Item difficulty analysis p for maximal performance items only, an index of what proportion of the people got the item correct. All items were analysed for difficulty index, discrimination index and distractor efficiency. A simple guide to the item response theory irt and rasch. The item analysis results were then combined with program participant feedback to. Item analysis with spss software linkedin slideshare. Data entered in ms excel 2007 and spss 21 analysed with statistical test of significance. We will show how to compute and interpret these statistics using two different programs. Arbitrarily, the point at which the trace line for an item crosses the. To write effective items, it is necessary to examine whether they are measuring the fact, idea, or concept for which they were intended. Calculating difficulty, discrimination and reliability. The ideal p value uncorrected for a norm referenced test is. This computation results in the correlation of the item score and the total score minus that item score. Assessmentquality test constructionteacher toolsitem.

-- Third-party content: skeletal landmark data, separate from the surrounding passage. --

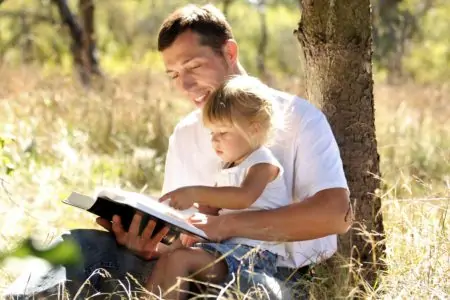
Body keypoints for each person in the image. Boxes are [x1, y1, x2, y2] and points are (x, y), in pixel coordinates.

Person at [5, 4, 352, 300]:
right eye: (173, 75)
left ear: (229, 53)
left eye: (194, 67)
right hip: (185, 267)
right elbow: (181, 234)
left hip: (272, 275)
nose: (184, 86)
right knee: (77, 244)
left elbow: (334, 215)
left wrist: (226, 225)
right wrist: (145, 244)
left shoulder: (297, 117)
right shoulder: (186, 133)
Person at [147, 75, 291, 299]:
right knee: (170, 256)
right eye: (212, 133)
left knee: (180, 259)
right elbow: (211, 210)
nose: (215, 141)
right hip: (227, 250)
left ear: (253, 129)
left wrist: (194, 192)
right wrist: (187, 225)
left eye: (223, 133)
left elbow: (244, 197)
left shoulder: (263, 163)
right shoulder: (227, 168)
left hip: (255, 256)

Item discrimination if the test and a single item measure the same thing, one would expect people who do well on the test to answer that item correctly, and those who do. In general, the mindset flowchart in this study is presented in figure 2. This measure asks teachers to calculate the proportion. When normreferenced tests are developed for instructional purposes, to assess the effects of educational programs, or for educational research purposes, it can be very important to conduct item and test analyses. You may encounter cases in which the estimated correlations exceed 1. Sas macro and spss syntax for classical item analysis. A nonfunctioning distractor was defined as an option with a response. Apr 02, 2015 the aim is to divide the group into 3 groups, upper 27%, middle 46% and lower 27%. To examine the difference in one continuous dependent variable between two and only two independent groups e. We will be publishing additional posts on other topics like distractor analysis and item response theory, but you can also check out our tutorial videos on our. Item analysis technique to improve test items and instruction. The eta coefficient is an additional index of discrimination computed using an analysis of variance with the item response as the independent variable and total score as the dependent variable. Pdf difficulty index, discrimination index and distractor.

Compute a difficulty index for each item for instructed and uninstructed groups. This article describes the functions of a sas macro and an spss syntax that produce common statistics for conventional item analysis including cronbachs alpha, item difficulty index pvalue or item mean, and item discrimination indices d index, point biserial and biserial correlations for dichotomous items and item total correlation for polytomous items. Select the new reports link in the available analysis section or select view analysis in the status receipt at the top of the page. In addition, item analysis is valuable for increasing instructors skills in test. Nov, 20 item difficulty item difficulty is simply the percentage of students who answer an item correctly. Nov 01, 2015 this feature is not available right now. For each group, calculate a difficulty index for the item. The discrimination index, itemtotal correlation, and item difficulty measure and classification are presented in table 2 for the breeding and genetics examination. Difficulty index, discrimination index and distractor. Analysis of the difficulty and discrimination indices of multiple. Item analysis is a technique which evaluates the effectiveness of items in tests. Item and analysis manual software to get the item difficulty index. May 28, 2017 the following steps in spss will allow for item analysis. The most important elements of such an analysis are the corrected item scale correlation, cronbachs alpha for the entire scale, and measures of cronbachs alpha if each individual item was deleted from the scale.